▶ **TASK REQUIREMENTS**
Reproduce every line of text in the material below exactly as it appears. Leave the pictures out of your answer.
..............................
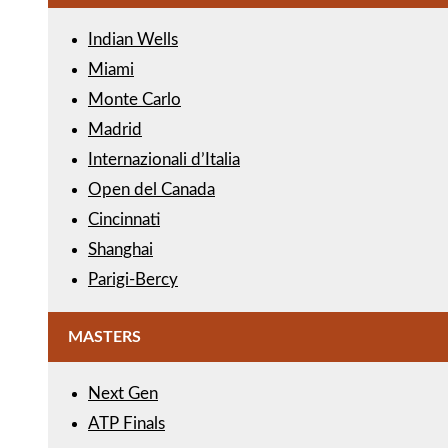
Indian Wells
Miami
Monte Carlo
Madrid
Internazionali d’Italia
Open del Canada
Cincinnati
Shanghai
Parigi-Bercy
MASTERS
Next Gen
ATP Finals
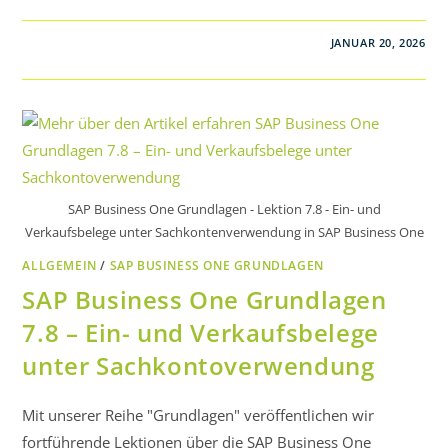
JANUAR 20, 2026
SAP Business One Grundlagen - Lektion 7.8 - Ein- und
Verkaufsbelege unter Sachkontenverwendung in SAP Business One
ALLGEMEIN
/
SAP BUSINESS ONE GRUNDLAGEN
SAP Business One Grundlagen
7.8 – Ein- und Verkaufsbelege
unter Sachkontoverwendung
Mit unserer Reihe "Grundlagen" veröffentlichen wir
fortführende Lektionen über die SAP Business One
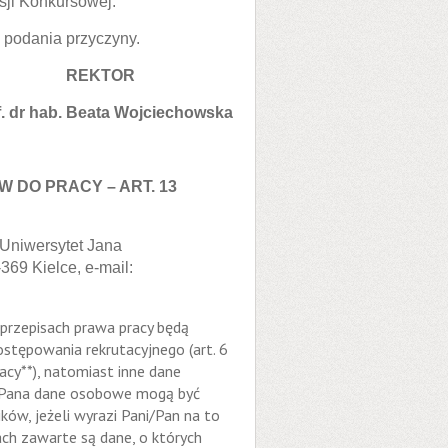
sji Konkursowej.
 podania przyczyny.
REKTOR
f. dr hab. Beata Wojciechowska
DO PRACY – ART. 13
Uniwersytet Jana
69 Kielce, e-mail:
rzepisach prawa pracy będą
tępowania rekrutacyjnego (art. 6
racy**), natomiast inne dane
ni/Pana dane osobowe mogą być
ów, jeżeli wyrazi Pani/Pan na to
tach zawarte są dane, o których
..............................
▶ **ANSWER SPACE**
Indian Wells
Miami
Monte Carlo
Madrid
Internazionali d’Italia
Open del Canada
Cincinnati
Shanghai
Parigi-Bercy
MASTERS
Next Gen
ATP Finals
JANUAR 20, 2026
SAP Business One Grundlagen - Lektion 7.8 - Ein- und
Verkaufsbelege unter Sachkontenverwendung in SAP Business One
ALLGEMEIN
/
SAP BUSINESS ONE GRUNDLAGEN
SAP Business One Grundlagen
7.8 – Ein- und Verkaufsbelege
unter Sachkontoverwendung
Mit unserer Reihe "Grundlagen" veröffentlichen wir
fortführende Lektionen über die SAP Business One
sji Konkursowej.
 podania przyczyny.
REKTOR
f. dr hab. Beata Wojciechowska
DO PRACY – ART. 13
Uniwersytet Jana
69 Kielce, e-mail:
rzepisach prawa pracy będą
tępowania rekrutacyjnego (art. 6
racy**), natomiast inne dane
ni/Pana dane osobowe mogą być
ów, jeżeli wyrazi Pani/Pan na to
tach zawarte są dane, o których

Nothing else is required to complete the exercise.